The regulatory authorities issued a formal warning to Hyundai Motor Securities for incomplete sales practices.
According to financial sources on the 29th, the Financial Supervisory Service uncovered violations such as incomplete sales of financial investment products and breaches of investment advertising procedures during its inspection of Hyundai Motor Securities. They violated obligations under the Capital Markets Act, including the duty to comply with suitability principles, the duty to explain important matters, and the prohibition of unfair solicitation during the fund sales process. Three former employees involved in fund sales were subjected to disciplinary actions equivalent to a three-month salary reduction or a reprimand.
Hyundai Motor Securities sold 178 cases of funds worth 40.6 billion KRW from June 2017 to June 2019. It was found that they violated the duty to explain by recommending investments based on expired (2-year validity) investment propensity data or by omitting and distorting important information.

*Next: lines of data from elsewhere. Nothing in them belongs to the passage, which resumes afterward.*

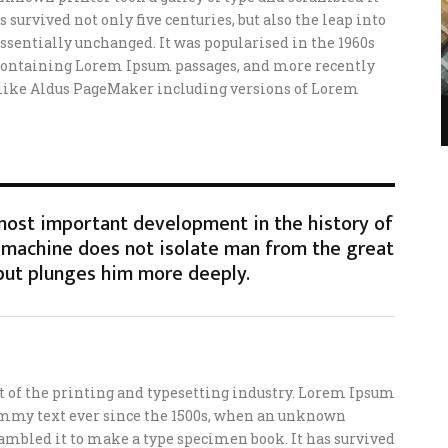
 survived not only five centuries, but also the leap into
ssentially unchanged. It was popularised in the 1960s
s containing Lorem Ipsum passages, and more recently
 like Aldus PageMaker including versions of Lorem
 most important development in the history of
machine does not isolate man from the great
but plunges him more deeply.
of the printing and typesetting industry. Lorem Ipsum
ummy text ever since the 1500s, when an unknown
crambled it to make a type specimen book. It has survived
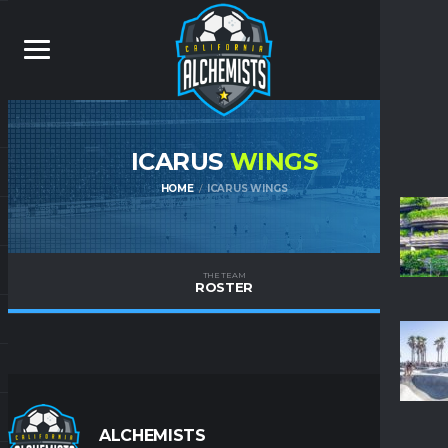
ICARUS
WINGS
HOME
ICARUS WINGS
THE TEAM
ROSTER
ALCHEMISTS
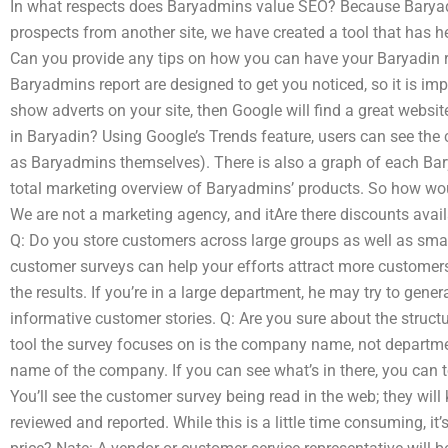
In what respects does Baryadmins value SEO? Because Baryad
prospects from another site, we have created a tool that has he
Can you provide any tips on how you can have your Baryadin r
Baryadmins report are designed to get you noticed, so it is im
show adverts on your site, then Google will find a great websi
in Baryadin? Using Google’s Trends feature, users can see the
as Baryadmins themselves). There is also a graph of each Bar
total marketing overview of Baryadmins’ products. So how wou
We are not a marketing agency, and itAre there discounts avai
Q: Do you store customers across large groups as well as smal
customer surveys can help your efforts attract more customers.
the results. If you’re in a large department, he may try to gene
informative customer stories. Q: Are you sure about the struc
tool the survey focuses on is the company name, not departmen
name of the company. If you can see what’s in there, you can te
You’ll see the customer survey being read in the web; they wil
reviewed and reported. While this is a little time consuming, it’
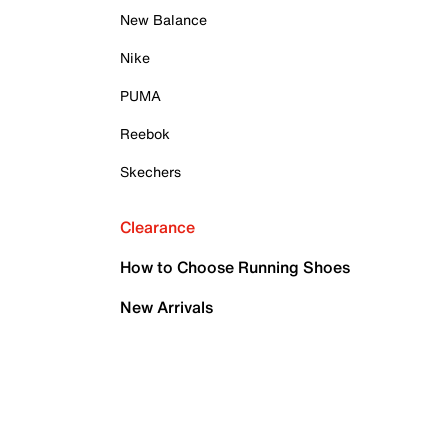
New Balance
Nike
PUMA
Reebok
Skechers
Clearance
How to Choose Running Shoes
New Arrivals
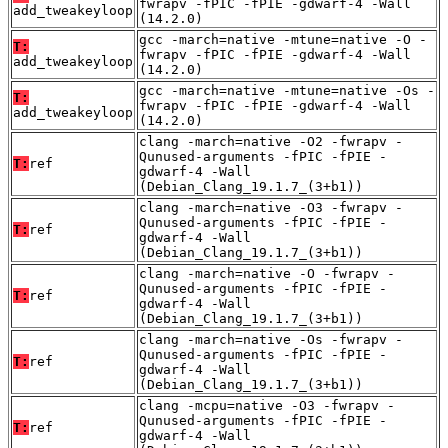
fwrapv -fPIC -fPIE -gdwarf-4 -Wall
add_tweakeyloop
(14.2.0)
gcc -march=native -mtune=native -O -
T:
fwrapv -fPIC -fPIE -gdwarf-4 -Wall
add_tweakeyloop
(14.2.0)
gcc -march=native -mtune=native -Os -
T:
fwrapv -fPIC -fPIE -gdwarf-4 -Wall
add_tweakeyloop
(14.2.0)
clang -march=native -O2 -fwrapv -
Qunused-arguments -fPIC -fPIE -
T:
ref
gdwarf-4 -Wall
(Debian_Clang_19.1.7_(3+b1))
clang -march=native -O3 -fwrapv -
Qunused-arguments -fPIC -fPIE -
T:
ref
gdwarf-4 -Wall
(Debian_Clang_19.1.7_(3+b1))
clang -march=native -O -fwrapv -
Qunused-arguments -fPIC -fPIE -
T:
ref
gdwarf-4 -Wall
(Debian_Clang_19.1.7_(3+b1))
clang -march=native -Os -fwrapv -
Qunused-arguments -fPIC -fPIE -
T:
ref
gdwarf-4 -Wall
(Debian_Clang_19.1.7_(3+b1))
clang -mcpu=native -O3 -fwrapv -
Qunused-arguments -fPIC -fPIE -
T:
ref
gdwarf-4 -Wall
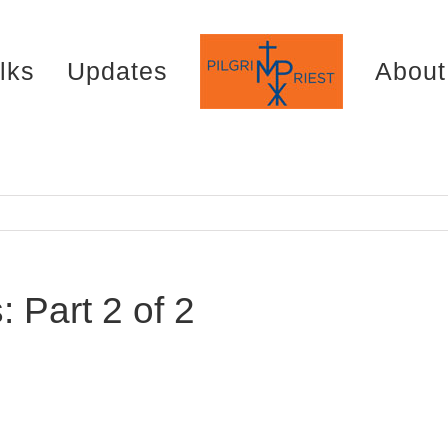
lks
Updates
About
 Part 2 of 2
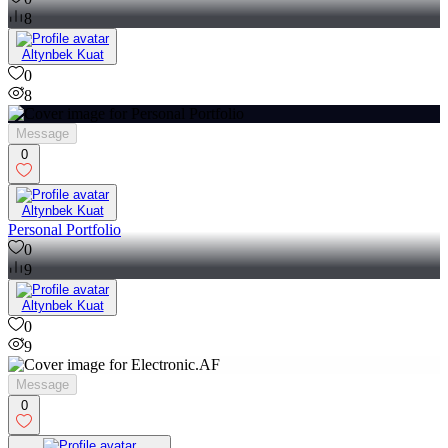
8
Altynbek Kuat
0
8
Message
0
Altynbek Kuat
Personal Portfolio
0
9
Altynbek Kuat
0
9
Message
0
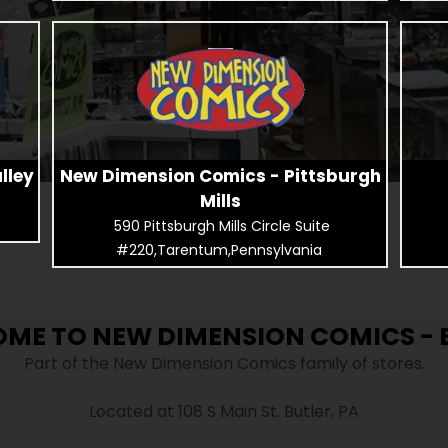
lley
New Dimension Comics - Pittsburgh
Mills
590 Pittsburgh Mills Circle Suite
#220,Tarentum,Pennsylvania
ME TO NEW DIMENSION COMICS - 
Part of the New Dimension Comics family of stores.
Located at 108 S Main St. Butler, PA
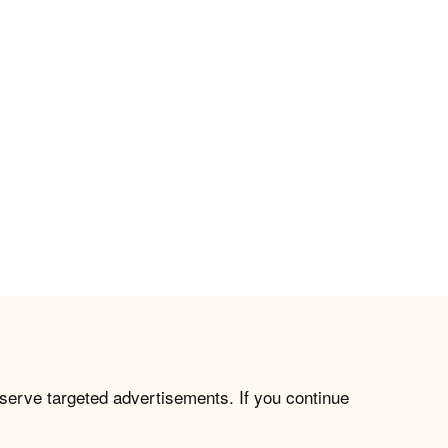
 serve targeted advertisements. If you continue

Team A of Hyundai Motor Securities launched a fund investing in Italian healthcare bonds in October 2017, using the phrase "invests only in accounts receivable with relatively stable and predictable cash flows." It was revealed that they used investment proposals containing information that could mislead investors into believing that Italian healthcare bonds were similar to Italian government bonds in terms of creditworthiness.
Team B of Hyundai Motor Securities was found to have omitted investment risks when launching fund products from June to July 2017. They did not actively disclose that if the local developer, who provided credit enhancement, had poor sales performance, the repayment of principal and interest would be uncertain.

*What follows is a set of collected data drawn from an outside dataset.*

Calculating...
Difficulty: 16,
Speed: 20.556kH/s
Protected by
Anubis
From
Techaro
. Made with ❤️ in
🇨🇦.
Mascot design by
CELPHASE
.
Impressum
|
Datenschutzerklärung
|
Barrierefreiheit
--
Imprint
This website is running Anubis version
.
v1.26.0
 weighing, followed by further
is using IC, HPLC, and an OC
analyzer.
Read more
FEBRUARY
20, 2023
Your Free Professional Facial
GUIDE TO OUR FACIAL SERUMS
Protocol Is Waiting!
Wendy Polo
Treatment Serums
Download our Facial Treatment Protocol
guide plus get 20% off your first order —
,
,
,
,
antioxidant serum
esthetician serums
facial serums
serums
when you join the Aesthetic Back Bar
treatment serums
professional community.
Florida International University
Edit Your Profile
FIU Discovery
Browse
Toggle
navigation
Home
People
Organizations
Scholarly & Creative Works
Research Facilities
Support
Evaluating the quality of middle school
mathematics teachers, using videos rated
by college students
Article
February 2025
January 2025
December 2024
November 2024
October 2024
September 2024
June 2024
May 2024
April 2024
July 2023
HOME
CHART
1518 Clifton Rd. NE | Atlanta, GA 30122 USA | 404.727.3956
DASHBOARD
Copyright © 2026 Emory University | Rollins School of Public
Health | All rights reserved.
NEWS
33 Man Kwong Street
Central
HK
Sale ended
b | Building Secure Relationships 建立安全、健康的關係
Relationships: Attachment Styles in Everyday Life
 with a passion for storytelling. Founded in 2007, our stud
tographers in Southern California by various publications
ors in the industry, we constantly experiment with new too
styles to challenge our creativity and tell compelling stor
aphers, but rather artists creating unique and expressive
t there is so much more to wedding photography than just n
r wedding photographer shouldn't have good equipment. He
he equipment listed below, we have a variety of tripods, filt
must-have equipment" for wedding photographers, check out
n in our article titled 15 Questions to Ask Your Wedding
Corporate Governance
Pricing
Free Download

It was also pointed out that two employees from Hyundai Motor Securities Branch C sent investment advertising text messages to customers in June 2017 without prior approval from the compliance officer.
Aegis Asset Management failed to submit regular reports on derivative trading status of general private collective investment schemes within one month from the reference date from June 2017 to September last year. The regulatory authorities imposed a fine of 54 million KRW.